* [Directions]: Although the data below contains pictures, please reproduce only its words, exactly.

★ ★ ★ ★

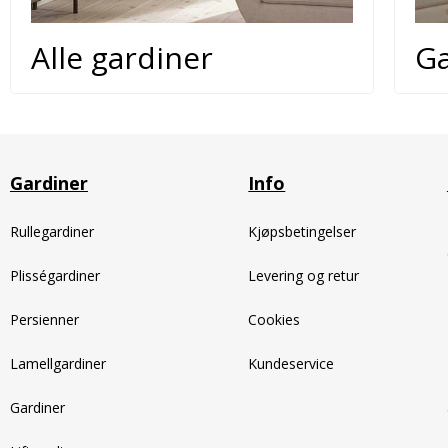
Alle gardiner
Ga
Gardiner
Info
Rullegardiner
Kjøpsbetingelser
Plisségardiner
Levering og retur
Persienner
Cookies
Lamellgardiner
Kundeservice
Gardiner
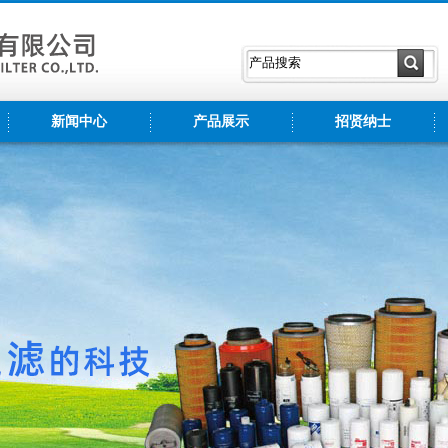
新闻中心
产品展示
招贤纳士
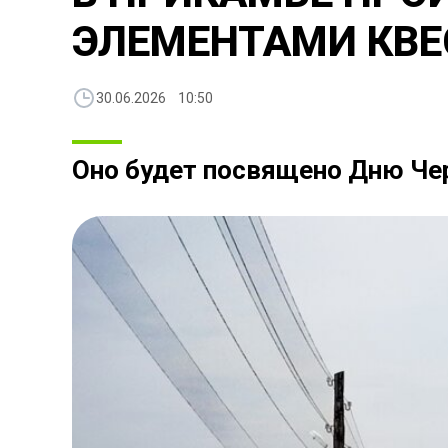
ЭЛЕМЕНТАМИ КВЕ
30.06.2026 10:50
Оно будет посвящено Дню Ч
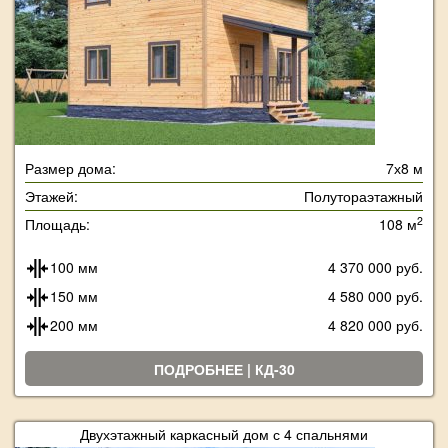
Размер дома:
7х8 м
Этажей:
Полутораэтажный
2
Площадь:
108 м
100 мм
4 370 000 руб.
150 мм
4 580 000 руб.
200 мм
4 820 000 руб.
ПОДРОБНЕЕ | КД-30
Двухэтажный каркасный дом с 4 спальнями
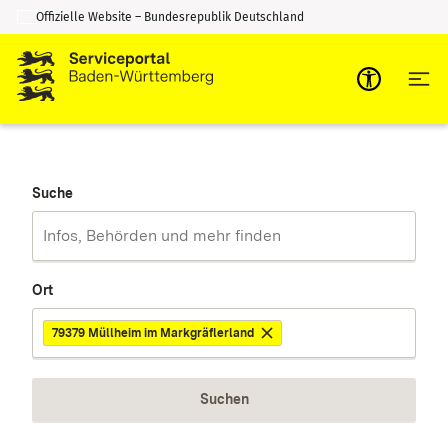
Offizielle Website – Bundesrepublik Deutschland
Zum Inhalt springen
Zur Suche springen
Suche
Ort
79379 Müllheim im Markgräflerland
Suchen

★ ★ ★ ★

* [Answer space]:
Alle gardiner
Ga
Gardiner
Info
Rullegardiner
Kjøpsbetingelser
Plisségardiner
Levering og retur
Persienner
Cookies
Lamellgardiner
Kundeservice
Gardiner
新闻中心
产品展示
招贤纳士
ЭЛЕМЕНТАМИ КВЕ
30.06.2026 10:50
Оно будет посвящено Дню Ч
Размер дома:
7х8 м
Этажей:
Полутораэтажный
2
Площадь:
108 м
100 мм
4 370 000 руб.
150 мм
4 580 000 руб.
200 мм
4 820 000 руб.
ПОДРОБНЕЕ | КД-30
Двухэтажный каркасный дом с 4 спальнями
Offizielle Website – Bundesrepublik Deutschland
Zum Inhalt springen
Zur Suche springen
Suche
Ort
79379 Müllheim im Markgräflerland
Suchen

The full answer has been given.